El Gobierno de Canarias tiene una deuda de 403.623 euros con una empresa funeraria privada por la custodia de cadáveres procedentes del Instituto de Medicina Legal (IML) de Santa Cruz de Tenerife durante nueve meses que no se sustenta en ningún contrato procedente, pues no se licitó correctamente la adjudicación del servicio.
Dicha deuda tiene su origen en el colapso que sufrió el centro a lo largo de 2024, una situación que, según reconoce la propia Administración, se vio agravada por “una avería del sistema de climatización de varios módulos de las cámaras refrigeradoras, para cuya reparación fue preciso su vaciado y limpieza”, lo que obligó a trasladar los cuerpos fuera de las instalaciones del IML.
Ese fallo técnico redujo de forma crítica la capacidad del Instituto para conservar los cuerpos y terminó forzando la externalización del servicio de recogida y custodia por motivos de salud pública.

Al límite
Durante meses, el Instituto de Medicina Legal había funcionado al límite.

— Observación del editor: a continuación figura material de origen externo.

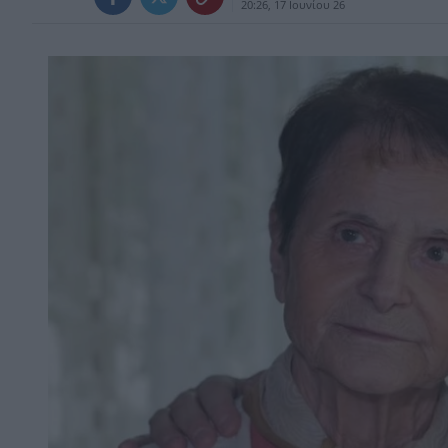
20:26, 17 Ιουνίου 26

A lo largo de 2024, distintos medios alertaron de la saturación de las cámaras frigoríficas, de la acumulación de decenas de cadáveres —muchos de ellos migrantes fallecidos en la ruta atlántica— y de los retrasos en la retirada de los cuerpos una vez finalizadas las autopsias. La falta de identificación, la ausencia de familiares y la demora en que los ayuntamientos asumieran los enterramientos prolongaron la estancia de los cadáveres en el centro.
El 31 de diciembre de 2024, la Dirección General de Relaciones con la Administración de Justicia del Gobierno de Canarias formalizó un contrato menor para la recogida de cadáveres desde el IML y su custodia en las instalaciones de la funeraria. La medida se planteó como una solución "breve y excepcional, de tan sólo unos días", con un presupuesto máximo de algo más de 16.000 euros. Sin embargo, la situación no se resolvió y el servicio se prolongó durante meses.
Una deuda de 403.623 euros
El contrato se agotó rápidamente, pero la funeraria continuó prestando el servicio sin cobertura contractual desde diciembre de 2024 hasta agosto de 2025. En total, la empresa emitió 113 facturas por un importe acumulado de 403.623,02 euros durante esos nueve meses, correspondientes a la recogida, traslado, custodia y estancia de los cadáveres en sus depósitos.
El Servicio de provisión de medios materiales a los órganos de la Administración de Justicia del Gobierno de Canarias reconoció en un informe de octubre de 2025 que las “circunstancias excepcionales, sobrevenidas e imprevisibles" que justificaron extender la contratación irregular "siguen a día de hoy [octubre] sin resolverse, y ninguno de los competentes ha asumido sus responsabilidades”.
El órgano añade que "la opción de tramitar, por parte del Gobierno autonómico, una contratación con licitación pública mediante procedimiento de adjudicación abierta para la prestación de este servicio, no se considera oportuna ni viable, puesto que esta situación es, en todo caso, provisional, y se espera se resuelva con la mayor celeridad posible".

Anulación del contrato y pago de la deuda
Pero el contrato es manifiestamente irregular, pues se inició como un contrato menor sin pública concurrencia y ahora está "sin cobertura contractual, al haberse ya satisfecho el límite máximo del presupuesto del citado contrato menor".
Por eso, la Administración ha decidido declarar nulo el expediente y pagar a la funeraria los 403.623 euros para no incurrir en un enriquecimiento ilícito. El asunto ha sido evaluado de forma preceptiva por el Consejo Consultivo de Canarias, que ha avaado la declaración de nulidad de las actuaciones por haberse prestado el servicio “prescindiendo total y absolutamente del procedimiento legalmente establecido”, al tratarse de una prórroga de facto de un contrato menor, algo expresamente prohibido por la Ley de Contratos del Sector Público.
Pese a ello, el órgano consultivo considera que la funeraria actuó de buena fe y que el Gobierno recibió efectivamente el servicio, por lo que respalda que se abone la totalidad de la cantidad reclamada para evitar un enriquecimiento injusto. El dictamen recuerda que, declarada la nulidad, procede la liquidación del contrato y la restitución del valor de las prestaciones recibidas.